Racing Point were docked 15 points and fined £361,000 on Friday after they were found guilty of copying parts of Hamilton's title-winning 2019 machine.
A 14-page dossier issued in the wake of the FIA's investigation, revealed that Mercedes had supplied a complete set of last year's brake ducts to Racing Point on January 6.
It was also established that Mercedes provided Racing Point with computer-aided design models for the parts which assisted them in building this year's car, which has been dubbed the "Pink Mercedes" given its likeness to the machine Hamilton drove to a sixth world title.
Formula One's governing body ruled that the transfer of brake ducts did not constitute a "significant breach of the sporting regulations", and the transferring of data as within the rules.
But some in the Silverstone paddock were on Friday questioning why Mercedes assisted Racing Point.
Mercedes team principal Toto Wolff enjoys a good relationship with Racing Point co-owner Lawrence Stroll. Wolff is a shareholder in Aston Martin, also controlled by Stroll, who will return to the grid in place of Racing Point in 2021.
Racing Point, whose performances have greatly improved this season, had previously claimed that their car was designed simply on photographs of last year's Mercedes.
"The investigation has thrown up a lot more questions than answers and there is new evidence that we are able to see," said McLaren chief executive Zak Brown on Friday.

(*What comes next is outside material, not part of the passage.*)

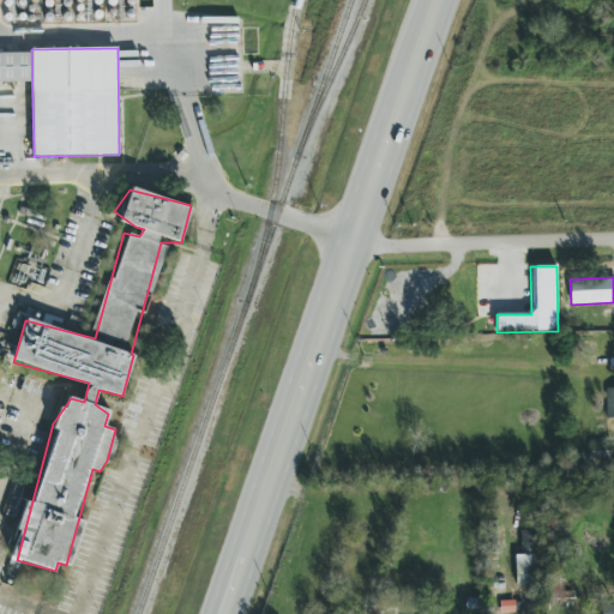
[(516,584),(535,584),(534,554),(516,554),(516,584)]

"Obviously Racing Point claimed that they had copied the car via photography. It's clear from reading the document that that is BS (b*******).

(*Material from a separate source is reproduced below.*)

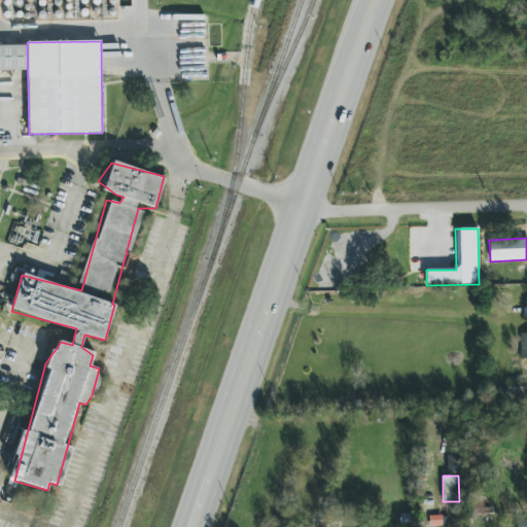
[(481,507),(482,497),(470,496),(469,514),(492,515),(492,507),(481,507)]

"And therefore you have to question everything else around that car. This is potentially the tip of the iceberg, the starting point of what has happened here.
"It's not healthy for the sport. It is something that we are going to review quickly so that we are able to understand the process and if that's something we want to potentially participate in."
Renault, who have protested the Racing Point car after all four races so far this year, are now weighing up whether to appeal the FIA's verdict.
The PA news agency understands they could be joined by a number of other teams, including Ferrari and McLaren. They will have until Saturday morning to lodge the intention of an appeal, and then a further 96 hours to decide if they want to continue with their legal action.
On Friday, Wolff, who has presided over Mercedes' unprecedented six consecutive drivers' and constructors' championships, defended his team's role in the saga which threatens to overshadow Hamilton's march towards a record-equalling seventh title.
"We feel 100 per cent comfortable with our position," he said.
"We have read the rules over and over again. The verdict that came out today is extremely complicated, and comes up with an interpretation that is new to all of us.
"We have provided certain data in 2019, which was totally within the rules. The January 6 delivery of ducts has no material effect on any of the action, because the whole thing was delivered much earlier."
On track, Hamilton, who holds a 30-point championship lead over team-mate Valtteri Bottas, finished fastest in practice for Sunday's race at Silverstone.
Hamilton will move to within three victories of Michael Schumacher's win record of 91 if he triumphs again on Sunday. He will also equal the German's all-time tally of 155 career podiums if he finishes in the top three.